Text:
Talos Vulnerability Report

TALOS-2024-2060

Veertu Anka Build node agent update privilege escalation vulnerability

October 3, 2024
CVE Number

CVE-2024-39755

SUMMARY

A privilege escalation vulnerability exists in the Veertu Anka Build 1.42.0. The vulnerability occurs during Anka node agent update. A low privilege user can trigger the update action which can result in unexpected elevation of privilege.

CONFIRMED VULNERABLE VERSIONS

The versions below were either tested or verified to be vulnerable by Talos or confirmed to be vulnerable by the vendor.

Veertu Anka Build 1.42.0

PRODUCT URLS

Anka Build - https://veertu.com/anka-build/

CVSSv3 SCORE

7.8 - CVSS:3.1/AV:L/AC:L/PR:L/UI:N/S:U/C:H/I:H/A:H

CWE

CWE-282 - Improper Ownership Management

DETAILS

Anka Build is a suite of software tools designed for macOS virtualization, specifically for testing macOS or iOS applications in CI/CD environments. The suite comprises three main components: Controller, Registry, and Nodes. Anka Build Controller is centralized dashboard for managing nodes, VM instances, templates, tags, and logs. Anka Build Registry serves as the central repository for macOS VM templates and tags, facilitating easy access and version control. Anka Build Nodes are macOS hosts that run on-demand VM instances.

A privilege escalation vulnerability exists in Anka Build when a Node joins the Controller or an already joined Node is updated. When a Node is added to the Controller, an Agent package is installed on the Node. A Node can join the Controller by executing the following ankacluster command on the Node system:

ankacluster join <http://controller-address>

When the above command is executed, an ankaAgent.pkg file is downloaded to the /tmp directory, and subsequently, the PKG file is installed.

Stored data:
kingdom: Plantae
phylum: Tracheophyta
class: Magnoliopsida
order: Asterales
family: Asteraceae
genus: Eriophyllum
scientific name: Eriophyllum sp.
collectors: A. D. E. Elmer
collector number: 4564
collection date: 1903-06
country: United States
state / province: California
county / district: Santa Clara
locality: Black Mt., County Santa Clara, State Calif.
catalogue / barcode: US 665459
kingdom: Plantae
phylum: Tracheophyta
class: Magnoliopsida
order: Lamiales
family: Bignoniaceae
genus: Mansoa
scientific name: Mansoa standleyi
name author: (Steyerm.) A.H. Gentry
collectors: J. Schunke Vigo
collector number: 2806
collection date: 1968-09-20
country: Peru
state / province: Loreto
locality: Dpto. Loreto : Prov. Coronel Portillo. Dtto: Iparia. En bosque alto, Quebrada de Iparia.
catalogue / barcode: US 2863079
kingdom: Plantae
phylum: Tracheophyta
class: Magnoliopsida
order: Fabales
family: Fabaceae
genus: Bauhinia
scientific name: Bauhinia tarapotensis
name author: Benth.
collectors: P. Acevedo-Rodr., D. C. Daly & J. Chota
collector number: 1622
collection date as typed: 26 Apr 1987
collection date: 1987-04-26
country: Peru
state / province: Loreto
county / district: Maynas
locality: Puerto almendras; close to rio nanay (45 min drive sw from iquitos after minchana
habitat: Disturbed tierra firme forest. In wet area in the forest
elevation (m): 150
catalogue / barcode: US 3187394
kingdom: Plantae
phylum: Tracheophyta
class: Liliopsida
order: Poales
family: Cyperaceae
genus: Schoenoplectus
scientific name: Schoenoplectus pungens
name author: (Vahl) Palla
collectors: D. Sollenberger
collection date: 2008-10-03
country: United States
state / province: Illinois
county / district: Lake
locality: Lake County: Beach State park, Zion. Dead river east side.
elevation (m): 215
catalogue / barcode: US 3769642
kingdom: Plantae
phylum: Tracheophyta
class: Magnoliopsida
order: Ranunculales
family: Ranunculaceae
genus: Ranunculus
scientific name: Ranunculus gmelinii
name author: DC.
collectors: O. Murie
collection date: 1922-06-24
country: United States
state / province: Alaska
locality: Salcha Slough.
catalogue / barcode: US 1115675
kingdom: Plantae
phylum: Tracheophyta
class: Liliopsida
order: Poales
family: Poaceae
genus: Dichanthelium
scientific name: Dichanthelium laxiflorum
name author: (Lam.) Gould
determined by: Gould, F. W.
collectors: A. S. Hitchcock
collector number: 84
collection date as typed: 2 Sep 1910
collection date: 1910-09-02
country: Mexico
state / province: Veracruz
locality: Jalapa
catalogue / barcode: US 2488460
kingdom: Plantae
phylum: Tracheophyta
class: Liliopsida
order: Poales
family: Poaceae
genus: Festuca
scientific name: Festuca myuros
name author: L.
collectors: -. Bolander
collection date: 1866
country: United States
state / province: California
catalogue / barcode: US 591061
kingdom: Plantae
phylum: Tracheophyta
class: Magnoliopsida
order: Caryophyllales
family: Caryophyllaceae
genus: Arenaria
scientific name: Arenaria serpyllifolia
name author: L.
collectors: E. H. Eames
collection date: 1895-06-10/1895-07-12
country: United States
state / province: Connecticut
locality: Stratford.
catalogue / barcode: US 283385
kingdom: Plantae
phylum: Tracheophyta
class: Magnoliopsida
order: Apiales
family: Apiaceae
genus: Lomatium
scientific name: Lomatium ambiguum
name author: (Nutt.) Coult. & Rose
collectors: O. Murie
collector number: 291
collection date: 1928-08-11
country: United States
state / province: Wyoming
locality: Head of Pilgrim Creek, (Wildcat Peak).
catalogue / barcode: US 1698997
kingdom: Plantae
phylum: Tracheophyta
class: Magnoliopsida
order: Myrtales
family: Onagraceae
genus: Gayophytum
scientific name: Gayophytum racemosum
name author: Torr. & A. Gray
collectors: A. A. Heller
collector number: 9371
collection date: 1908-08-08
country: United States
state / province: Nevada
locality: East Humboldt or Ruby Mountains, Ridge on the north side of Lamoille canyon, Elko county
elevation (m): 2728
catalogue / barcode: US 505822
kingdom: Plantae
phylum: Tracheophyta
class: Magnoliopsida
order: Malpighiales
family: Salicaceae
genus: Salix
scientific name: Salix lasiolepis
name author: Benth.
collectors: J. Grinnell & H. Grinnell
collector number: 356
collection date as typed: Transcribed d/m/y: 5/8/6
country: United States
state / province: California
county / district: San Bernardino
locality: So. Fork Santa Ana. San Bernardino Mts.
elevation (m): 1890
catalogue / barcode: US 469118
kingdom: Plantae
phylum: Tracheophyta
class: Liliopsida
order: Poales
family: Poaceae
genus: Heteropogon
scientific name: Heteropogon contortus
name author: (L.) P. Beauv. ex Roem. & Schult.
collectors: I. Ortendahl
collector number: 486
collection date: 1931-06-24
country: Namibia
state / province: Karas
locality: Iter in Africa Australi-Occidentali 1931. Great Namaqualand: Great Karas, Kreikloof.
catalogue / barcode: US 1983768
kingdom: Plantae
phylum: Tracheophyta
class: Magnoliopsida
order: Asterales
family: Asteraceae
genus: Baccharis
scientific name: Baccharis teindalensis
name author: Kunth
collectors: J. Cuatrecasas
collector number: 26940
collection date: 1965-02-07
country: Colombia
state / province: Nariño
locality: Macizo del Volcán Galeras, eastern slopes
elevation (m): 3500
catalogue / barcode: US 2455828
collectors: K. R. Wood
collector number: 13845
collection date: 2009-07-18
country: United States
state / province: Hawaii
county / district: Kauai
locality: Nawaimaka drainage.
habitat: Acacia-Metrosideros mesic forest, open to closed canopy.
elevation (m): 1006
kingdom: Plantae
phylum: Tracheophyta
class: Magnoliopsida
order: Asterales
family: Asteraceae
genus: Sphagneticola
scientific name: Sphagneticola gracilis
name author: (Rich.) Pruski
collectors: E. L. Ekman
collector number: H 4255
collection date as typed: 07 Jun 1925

Your assignment: Extend the vulnerability report on Anka Build, beginning after its last sentence. The records are drawn from a separate source.

Reply:
Once a Node joins the Controller, the agent on the Node can be updated by sending a PUT request to the controller URI /api/v1/node/update. This also triggers the download of ankaAgent.pkg to the /tmp directory, followed by the installation of the PKG file.

A low-privilege user has the default write permissions to the /tmp directory. To exploit this vulnerability, a low-privilege user can create a file named ankaAgent.pkg in the /tmp directory. When a Node join or Node update action is triggered, the file ankaAgent.pkg will be overwritten with the actual Anka agent PKG file. There is a window of opportunity between the file being downloaded and the file being run for installation. During this window, the low-privilege user can replace the ankaAgent.pkg file with a malicious PKG file. When the installation process runs, it will install the malicious PKG on the system.

When an update node request is sent to the controller, the controller creates a PKG install task, invoking the veertu.com/veertu/ankaCloud/agent/listener.(*AgentListener).DownloadAndInstallPKG method of the anka_agent LaunchDaemon to update the Anka agent. The decompiled code of veertu.com/veertu/ankaCloud/agent/listener.(*AgentListener).DownloadAndInstallPKG is as follows:

   pkg_path.ptr = (char *)&tmp_anka_agent_pkg_path;  //  <------- (1)
    pkg_path.len = 18LL;
    v26 = veertu_com_veertu_ankaCloud_agent_listener__ptr_AgentListener_downloadFile(
            v47,
            v50,
            pkg_path,
            ControllerClient);  //  <------- (2)
    data = v26.data;
    tab = v26.tab;

    [...]
       v28 = veertu_com_veertu_ankaCloud_agent_listener__ptr_AgentListener_installPKG(v47, v51); //  <------- (3)
      if ( v28.tab )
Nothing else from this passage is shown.